Com base no debate proposto, ficam evidentes os desafios a serem perseguidos na agenda dos trabalhos da chamada Sociolinguística Educacional (Bortoni-Ricardo, 2005) ou Pedagogia da Variação Linguística (Faraco, 2008) – área central do Eixo Sociolinguística e ensino, do GT de Sociolinguística da ANPOLL – no que se refere ao estabelecimento de uma norma de referência para o contexto escolar.

Norma e ensino: pressupostos elementares

Frente à polissemia do termo norma e os múltiplos sentidos que se tem atribuído a diversas lexias complexas com esse termo em produções da área de Letras e Linguística, este artigo elege a oposição bastante divulgada entre norma-padrão e norma culta, e assume como pressuposto elementar que a primeira deva refletir, em alguma medida, a última.

Vincula-se, assim, à expressão norma-padrão o sentido básico de uma construção abstrata típica de uma norma de referência – como tem chamado mais recentemente o Professor Carlos Faraco (2020b) –, de modo a servir a diversos processos de uniformização e padronização em contextos sócio-históricos igualmente variados.

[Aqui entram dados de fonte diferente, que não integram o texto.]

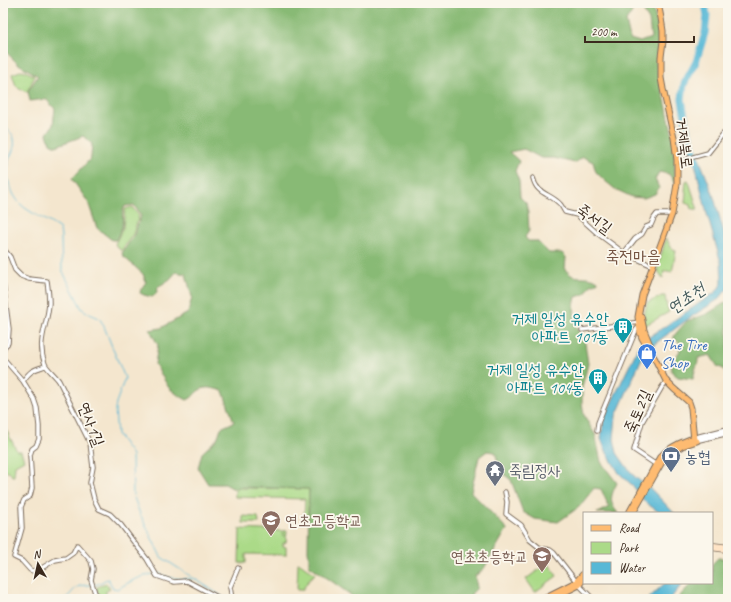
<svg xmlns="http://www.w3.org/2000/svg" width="731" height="602" viewBox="0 0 731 602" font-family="Caveat,'Poor Story',sans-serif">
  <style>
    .green { fill: #abda88; stroke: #738253 }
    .forest { fill: #88ba74; stroke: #627249 }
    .water { fill: #57b8d6; stroke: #49717a }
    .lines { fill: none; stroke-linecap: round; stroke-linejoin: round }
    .stream { stroke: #57b8d6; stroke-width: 1 }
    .river { stroke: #57b8d6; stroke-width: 7 }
    .minor-casing { stroke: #7c6c5c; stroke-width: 5.5 }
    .tertiary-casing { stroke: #7c6c5c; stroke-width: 6 }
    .secondary-casing { stroke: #7c6c5c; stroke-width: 6 }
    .primary-casing { stroke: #7c6c5c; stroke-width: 7 }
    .minor { stroke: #fff; stroke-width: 3.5 }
    .tertiary { stroke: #fff; stroke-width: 4 }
    .secondary { stroke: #ffe4c6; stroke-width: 4.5 }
    .primary { stroke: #febb71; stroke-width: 5 }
    .labels { text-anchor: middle; stroke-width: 3.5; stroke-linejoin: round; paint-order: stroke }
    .street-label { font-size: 16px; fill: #3b2a1e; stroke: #fbf7ec }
    .culture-label { font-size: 16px; fill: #0d838f; stroke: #fbf7ec; text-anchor: end }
    .shop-label { font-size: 16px; fill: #366cbe; stroke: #fbf7ec; text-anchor: start }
    .service-label { font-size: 16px; fill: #4e5e75; stroke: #fbf7ec; text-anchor: start }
    .worship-label { font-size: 16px; fill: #5b616d; stroke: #fbf7ec; text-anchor: start }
    .education-label { font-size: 16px; fill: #785e54; stroke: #fbf7ec; text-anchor: start }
    .neighbourhood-label { font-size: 17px; fill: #745342; stroke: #fbf7ec }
    .water-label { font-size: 17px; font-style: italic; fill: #455c5e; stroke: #fbf7ec }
  </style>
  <rect width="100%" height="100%" fill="#fbf7ec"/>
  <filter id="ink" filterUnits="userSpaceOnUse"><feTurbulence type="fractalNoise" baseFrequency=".025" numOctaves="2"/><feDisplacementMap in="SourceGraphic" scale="8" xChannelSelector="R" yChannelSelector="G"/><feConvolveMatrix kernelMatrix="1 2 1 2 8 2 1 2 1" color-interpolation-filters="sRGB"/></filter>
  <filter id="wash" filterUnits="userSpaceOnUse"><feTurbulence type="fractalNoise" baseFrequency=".012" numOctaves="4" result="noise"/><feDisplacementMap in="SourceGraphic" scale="16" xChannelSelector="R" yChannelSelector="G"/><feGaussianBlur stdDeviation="0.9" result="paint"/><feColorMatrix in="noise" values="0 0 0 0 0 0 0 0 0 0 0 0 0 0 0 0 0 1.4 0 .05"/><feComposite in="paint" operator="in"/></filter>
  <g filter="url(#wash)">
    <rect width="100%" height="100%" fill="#f4e6ce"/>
    <path class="green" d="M23 70 35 76 27 92 16 86 12 74Z
      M688 180 689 182 698 210 696 209H692L691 205 685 203 686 192 685 191 686 181Z
      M132 207 139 216 133 234 121 251 115 244 123 228 125 209Z
      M666 238 671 247 676 251 672 272 668 271H664L663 278 657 270Z
      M662 296H665L667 307 669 312 644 326V316L647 303Z
      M3 424 17 451H21L24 460 15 465 14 476H12L9 471H3Z
      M239 488 309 489 307 522 304 519 305 499 235 497V490Z
      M243 516 258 517 259 523H243Z
      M240 529 284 531 283 535 284 537V531L287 530 286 542 285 543H283V546L286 547V555L246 554V563H239Z
      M298 563H300L315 574 313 576H312L302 590H297Z
      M548 563 557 576 535 592 526 579Z
      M103 584H106L110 588 106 591V597C100 596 97 594 96 588Z"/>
    <path class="forest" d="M3 3H632V12L626 21 630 39 640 42 651 38 649 20 638 3H652L657 24 658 42 656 62 659 80 665 100 674 141 675 184 669 174 659 172 655 179 659 188 655 194 644 198 632 197 615 189 604 180 596 172 593 162 583 157 575 163 554 158H541L524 149 509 152 519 161 515 171 519 181 520 197 526 203 528 213 529 231 525 237 528 241H537L549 253H562L566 257 565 270C567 271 569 273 571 275 579 279 588 274 598 281L597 283 591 285 585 294 576 297 574 306 575 325 585 343 588 364 582 387V403L584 415 591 428 595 434 601 462 617 483C611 495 608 502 618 513H597L609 507 601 489 594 488 579 507 558 522 535 519 523 512 511 480 501 472 495 452 487 451 479 457 471 492 507 529 483 570 475 576 477 588 471 594 472 599H353L351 595 309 565V556L308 551 309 489 239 487 234 489 225 484H208L198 468 202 453 217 439 221 428 234 422 223 391C215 389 206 385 198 391 193 395 194 397 187 400L178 395 169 388 155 364 158 345 150 330 161 328 188 313 192 297 186 274 176 272 170 279 158 287 156 294 152 297 144 295 140 293 141 289 146 282 143 274 123 256 122 253 134 235 141 216 134 205 125 206 123 210 122 227 116 240H112L97 228 88 202 72 179 91 158 92 144 83 136 56 146 50 143 47 134 53 125 55 109 46 99 30 101 28 91 38 76 17 63 9 55 3 43Z
      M728 301V375L722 368 718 367 710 355 698 358C698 365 697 364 695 370 694 373 694 376 693 379L678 377 671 371C673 362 675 357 680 351L679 342 674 339V336L677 332 687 321 707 314Z
      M718 558 728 559V599H677L692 583H712V564Z"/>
    <path class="water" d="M697 153 713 194 728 247V288L719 299 688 319 645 351 616 416 614 439 617 453 626 466 635 477 652 490 674 513H660L645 502 633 486 619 473 607 453 601 439 604 418 638 348 649 337 716 292 722 283 721 263 707 214 693 155Z
      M665 583H683L670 599H648Z"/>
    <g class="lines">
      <path class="stream" d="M3 82 5 86 3 110
        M3 121 7 129 13 135C14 139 15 143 14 147 12 155 7 160 7 168 6 182 14 200 25 208 36 216 49 221 60 229L61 237 62 270 82 309 90 314 99 318 103 324 115 354 125 378 116 403 115 410 117 434 132 455 133 495 140 514 161 557 226 599
        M158 573 170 578 192 579
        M94 585C99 585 103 580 108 579L113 588 118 589C130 581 139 577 153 574
        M64 599C71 596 73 588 80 586 83 585 87 585 91 585"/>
      <path class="river" d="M697 162 686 124 682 99 684 84 696 62 705 33 707 16 705 3"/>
    </g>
  </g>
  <g filter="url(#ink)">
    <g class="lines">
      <g class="minor-casing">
        <path id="minor" d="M677 160 686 159 708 153 723 134 728 133
          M533 178C537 195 550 193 560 204 562 206 563 209 565 212L577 215 597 233 624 253 653 266
          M3 248 10 257 15 270 21 276 29 279 47 281C48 288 49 296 49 303 48 325 36 341 45 364 47 369 56 376 59 381L90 443 93 467 90 483 94 499 99 509 110 514 121 525 136 545 147 559 157 576 174 582 187 581 221 599
          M624 253 635 239 642 234 646 227 651 225 654 218 657 214H672
          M3 283 9 329 8 343 4 347 3 353
          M582 330 640 322
          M3 355V358L23 381 34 399 37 408 39 426V439L36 446 32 449 30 455 32 488 30 496 24 500 21 507 22 528 14 557 22 561 30 570 33 571 40 569 55 560 66 558 73 553 77 545 91 561 93 569 91 580 95 593 99 597 106 599
          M23 381C31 370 33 370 45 366
          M597 431 598 423 603 410 636 330 639 327
          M658 466 634 450 642 422 662 387 667 381
          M505 492 507 502 506 514 521 525 530 540 540 548 550 550 554 553 579 585 593 599
          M232 599 230 587 238 568"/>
      </g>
      <g class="tertiary-casing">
        <path id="tertiary" d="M697 437 728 429
          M698 440 728 433
          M283 599H304"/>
      </g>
      <g class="secondary-casing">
        <path id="secondary" d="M712 545 728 547
          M712 548 728 550"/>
      </g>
      <g class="primary-casing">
        <path id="primary" d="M658 3 661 18 663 31V41L661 57V78L663 89 674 138 677 160V184L672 214 642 295 638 317 640 332 642 338 655 359 666 381 674 389 689 402 691 408 694 441
          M641 316 644 330 650 345
          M629 513 660 457C668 448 679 443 690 439
          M633 513 662 462 670 454 682 446 697 441
          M542 599 576 582 584 573
          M551 599 579 585 584 578"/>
      </g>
      <use href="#minor" class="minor"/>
      <use href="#tertiary" class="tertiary"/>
      <use href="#secondary" class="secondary"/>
      <use href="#primary" class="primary"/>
    </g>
  </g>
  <defs>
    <g id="building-pin" transform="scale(1)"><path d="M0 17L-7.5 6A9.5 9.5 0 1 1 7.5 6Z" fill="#0f9aa8" stroke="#fbf7ec"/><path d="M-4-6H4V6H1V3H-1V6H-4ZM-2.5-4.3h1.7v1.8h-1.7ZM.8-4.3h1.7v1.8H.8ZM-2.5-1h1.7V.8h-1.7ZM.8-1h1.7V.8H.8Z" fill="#fff"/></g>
    <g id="shop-pin" transform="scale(1)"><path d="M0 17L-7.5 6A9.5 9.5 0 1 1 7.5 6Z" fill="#3f7fe0" stroke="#fbf7ec"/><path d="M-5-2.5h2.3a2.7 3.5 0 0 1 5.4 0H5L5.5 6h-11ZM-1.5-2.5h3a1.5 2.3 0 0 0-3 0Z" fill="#fff"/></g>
    <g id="bank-pin" transform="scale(1)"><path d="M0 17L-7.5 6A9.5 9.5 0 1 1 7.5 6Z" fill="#5c6f8a" stroke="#fbf7ec"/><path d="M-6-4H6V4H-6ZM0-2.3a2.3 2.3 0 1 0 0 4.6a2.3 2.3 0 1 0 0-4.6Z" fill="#fff"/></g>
    <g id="temple-pin" transform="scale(1)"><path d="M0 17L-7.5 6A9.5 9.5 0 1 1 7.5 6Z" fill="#6b7280" stroke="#fbf7ec"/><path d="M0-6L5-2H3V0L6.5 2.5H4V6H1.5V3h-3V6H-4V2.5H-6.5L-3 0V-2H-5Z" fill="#fff"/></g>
    <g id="school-pin" transform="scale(1)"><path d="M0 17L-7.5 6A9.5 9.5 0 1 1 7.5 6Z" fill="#8d6e63" stroke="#fbf7ec"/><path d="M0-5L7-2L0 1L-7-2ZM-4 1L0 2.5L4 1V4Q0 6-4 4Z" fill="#fff"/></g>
  </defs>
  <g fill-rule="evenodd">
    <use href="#building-pin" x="623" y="327"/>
    <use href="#shop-pin" x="647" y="353"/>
    <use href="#building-pin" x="598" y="378"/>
    <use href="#bank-pin" x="671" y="456"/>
    <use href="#temple-pin" x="495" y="470"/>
    <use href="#school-pin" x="271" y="520"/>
    <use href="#school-pin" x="542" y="556"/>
  </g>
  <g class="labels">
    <g class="street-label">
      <text transform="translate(685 143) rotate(83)" y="6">거제북로</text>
      <text transform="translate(595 218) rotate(36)" y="6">죽서길</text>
      <text transform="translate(637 411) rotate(-66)" y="6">죽토2길</text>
      <text transform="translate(92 424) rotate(69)" y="6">연사1길</text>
    </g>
    <g class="culture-label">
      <text x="609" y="324">거제 일성 유수안<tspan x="609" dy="18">아파트 101동</tspan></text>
      <text x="584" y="375">거제 일성 유수안<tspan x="584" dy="18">아파트 104동</tspan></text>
    </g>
    <g class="shop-label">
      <text x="661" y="350">The Tire<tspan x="661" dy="18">Shop</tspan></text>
    </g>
    <g class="service-label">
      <text x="685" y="462">농협</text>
    </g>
    <g class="worship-label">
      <text x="509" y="476">죽림정사</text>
    </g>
    <g class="education-label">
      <text x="285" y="526">연초고등학교</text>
      <text x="528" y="562" text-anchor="end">연초초등학교</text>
    </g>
    <g class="neighbourhood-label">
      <text x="633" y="262">죽전마을</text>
    </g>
    <g class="water-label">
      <text transform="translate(686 298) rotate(-34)" y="6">연초천</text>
    </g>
  </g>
  <rect width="731" height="602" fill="none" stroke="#fbf7ec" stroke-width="16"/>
  <rect x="583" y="512" width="130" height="72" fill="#fbf7ec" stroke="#aea59a"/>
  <rect x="591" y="525" width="20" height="6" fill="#febb71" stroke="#aea59a"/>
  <text x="619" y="532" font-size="12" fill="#3b2a1e">Road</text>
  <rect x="591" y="542" width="20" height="12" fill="#abda88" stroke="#aea59a"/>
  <text x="619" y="552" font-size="12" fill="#3b2a1e">Park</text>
  <rect x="591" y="562" width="20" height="12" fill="#57b8d6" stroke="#aea59a"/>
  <text x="619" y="572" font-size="12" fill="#3b2a1e">Water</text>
  <g transform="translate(38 564) rotate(351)" stroke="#fbf7ec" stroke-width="3" paint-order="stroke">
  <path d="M0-3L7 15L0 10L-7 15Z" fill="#3b2a1e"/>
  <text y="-6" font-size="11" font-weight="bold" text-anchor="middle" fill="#3b2a1e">N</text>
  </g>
  <path d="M585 36v6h109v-6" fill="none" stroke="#3b2a1e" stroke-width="2"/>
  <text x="591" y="36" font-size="12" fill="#3b2a1e" stroke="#fbf7ec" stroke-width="3" paint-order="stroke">200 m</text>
</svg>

Trata-se, portanto, de um conjunto de recomendações ou orientações de ordem prescritiva, que elegem o que seria, em alguma medida, tomado como correto/incorreto, elegante/deselegante, bonito/feio, ou, ainda, adequado ou não no contexto em que se produz determinado enunciado. Por norma culta, concebe-se elementarmente o conjunto de usos linguísticos praticados por um grupo de falantes altamente escolarizados, o que supostamente reuniria estruturas preferidas por indivíduos de sociedades urbanas e com largo acesso à chamada cultura de letramento. Trata-se, portanto, de um conjunto de variantes compartilhadas por uma comunidade de fala, configurando o que se pode chamar de variedade(s).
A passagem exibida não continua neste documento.